‘I saw first-hand one massive mistake many made about Donald Trump’ | World | News
The night before the US election, the analysis across cable television was pretty clear: Kamala Harris had it.
“You know when you can just feel it,” a former Hillary Clinton aide on a CCTV panel show told the viewers, “people said the same thing in 2016, but this is just different.”
She was far from alone. “I’m feeling great,” a Democrat expert said, smiling. She’s got an inclusive vision and a to-do list.”
It was strange to hear this sentiment because, traveling around the swing state of Wisconsin in the run-up to the election, I had not heard much positivity. There was little sense that Kamala’s dream was catching fire.
What I saw was people were either upset or angry about inflation, the price of food or, more importantly in a country with sparse public transport, fuel.
Our trip’s mission was different from other media outlets’ coverage of the US Election. Rather than following the main junket from city to city, photographer Phil Harris and I tried to get off the beaten track and find out how everyday Americans felt.
What quickly emerged was that the caricature of Trump supporters as Far-Right neo-Nazis with horrendous views on just about every topic was completely inaccurate.
Whilst you can find a handful of people who match that description at his rallies, the focus the UK media has had on that minority is a total misrepresentation of the political landscape on the other side of the Atlantic.
But perhaps, most egregiously from a journalistic perspective, by focusing on the outliers who think January 6th was a psyop or that women shouldn’t run the country we are doing nothing to help British people understand the world’s most powerful country.
The truth is that even the people most heartbroken by Trump’s victory had friends and family who voted for him.
What I found was that practically every Democrat who thought the former president was shameful or fascist had brothers, uncles and female friends who were a red hat-wearing MAGA fans.
That type of duality is rarely presented by the UK press who prefer to focus on the, as Emily Matlis might say, ‘batsh**’ element. On the ground, however, what is obvious is that the vast majority of Trump supporters are regular people whose main concerns were economic.
For example, the young men who backed him were not doing so because they’d been groomed by some online manosphere into heartless misogynists, these were kids who were worried about their student loans and buying a house in the future.
Not that this is what the TV news reported. As the countdown to the vote began CNN spent huge amounts of time discussing how a racist joke told by a comedian at the Trump Madison Square Garden rally now meant Puerto Rican voters would not vote for the former president.
“In a close race, that could be crucial,” was the repeated phrase.
I found it hard to believe that the commentators felt that an entire ethnic group’s feelings were so homogenous that analysts could say that a joke at a rally was going to influence their voting intentions.
Was it not possible for them to understand the fact it’s possible for people to hold two seemingly conflicting beliefs at the same time? I wondered.
The media commentators didn’t appear to understand it was possible for Puerto Ricans to be offended by the joke and still think Donald Trump would be a better president.

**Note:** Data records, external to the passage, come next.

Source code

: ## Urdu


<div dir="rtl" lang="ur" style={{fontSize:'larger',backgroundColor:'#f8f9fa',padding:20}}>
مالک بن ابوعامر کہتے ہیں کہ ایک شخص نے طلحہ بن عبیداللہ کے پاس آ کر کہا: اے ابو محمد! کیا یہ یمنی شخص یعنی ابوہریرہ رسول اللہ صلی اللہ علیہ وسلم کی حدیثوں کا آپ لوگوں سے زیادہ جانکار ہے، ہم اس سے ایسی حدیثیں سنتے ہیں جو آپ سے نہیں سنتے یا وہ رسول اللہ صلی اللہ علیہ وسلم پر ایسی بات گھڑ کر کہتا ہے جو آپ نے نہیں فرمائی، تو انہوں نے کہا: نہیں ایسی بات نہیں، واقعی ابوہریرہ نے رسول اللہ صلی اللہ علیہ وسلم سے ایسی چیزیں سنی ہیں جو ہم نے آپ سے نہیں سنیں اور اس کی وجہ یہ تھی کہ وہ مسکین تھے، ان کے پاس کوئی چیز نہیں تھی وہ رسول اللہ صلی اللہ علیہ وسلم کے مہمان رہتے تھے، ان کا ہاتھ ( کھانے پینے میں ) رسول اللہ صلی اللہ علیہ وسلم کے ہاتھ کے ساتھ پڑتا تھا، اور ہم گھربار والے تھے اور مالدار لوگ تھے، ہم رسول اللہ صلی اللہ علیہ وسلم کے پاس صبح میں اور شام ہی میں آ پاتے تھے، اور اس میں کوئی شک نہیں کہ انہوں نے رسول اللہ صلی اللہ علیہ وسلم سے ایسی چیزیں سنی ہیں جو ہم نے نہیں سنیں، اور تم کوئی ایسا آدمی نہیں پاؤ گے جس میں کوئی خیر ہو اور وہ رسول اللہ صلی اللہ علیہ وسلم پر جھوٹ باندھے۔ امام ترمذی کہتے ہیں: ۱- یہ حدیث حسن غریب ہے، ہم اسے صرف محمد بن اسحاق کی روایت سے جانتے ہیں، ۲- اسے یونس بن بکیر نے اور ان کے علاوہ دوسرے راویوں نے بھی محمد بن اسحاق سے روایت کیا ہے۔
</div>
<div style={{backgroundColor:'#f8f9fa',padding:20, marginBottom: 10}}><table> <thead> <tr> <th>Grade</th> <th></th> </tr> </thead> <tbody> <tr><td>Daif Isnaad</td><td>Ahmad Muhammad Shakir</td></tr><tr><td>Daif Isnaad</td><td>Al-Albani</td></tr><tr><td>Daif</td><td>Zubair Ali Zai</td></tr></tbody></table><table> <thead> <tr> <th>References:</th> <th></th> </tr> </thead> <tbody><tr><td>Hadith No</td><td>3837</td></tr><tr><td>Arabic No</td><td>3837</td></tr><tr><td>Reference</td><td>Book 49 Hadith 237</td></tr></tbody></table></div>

I also thought was it not offensive to suggest people vote based purely on who they are rather than what they think?
No data was offered to support these assertions and there were no Puerto Ricans being interviewed saying they were switching sides.
But it was a pattern that was repeated endlessly on the TV news. The bigger the gap between what they claimed and what I saw on the ground the more I started to think Trump was going to win.
And then he did.
In the aftermath, left-wing commentator Owen Jones was savaged on X for tweeting “I’m going back to my hotel in New York […] With a Muslim Pakistani American cab driver… who voted for Donald Trump because “the prices were too high” under Biden.”
After having JK Rowling accuse him of “sneering” Jones claimed he was attacking the Democrats for pushing voters towards Trump with their economic policies.
Whether he was sneering or not, Jones’s cab driver illustrated what I was seeing on the ground, that people were attracted to Trump because they thought their lives would be better under him. And it should be pointed out that the Guardian commentator wrote a column agreeing that the victory was not a surprise.
For many Trump voters it didn’t matter what race or religion they were, in many cases, it didn’t even matter whether they liked him or thought he was a good person, which many people didn’t.
They chose the person they thought would improve their lives.
Now the consequences of that could be massive and far-reaching, there were people on both sides talking about the death of democracy and civil war post-election.
But let’s not misrepresent why people chose Trump. The majority I met were not mad, racist or fascist, they simply thought he’d get them the best deal.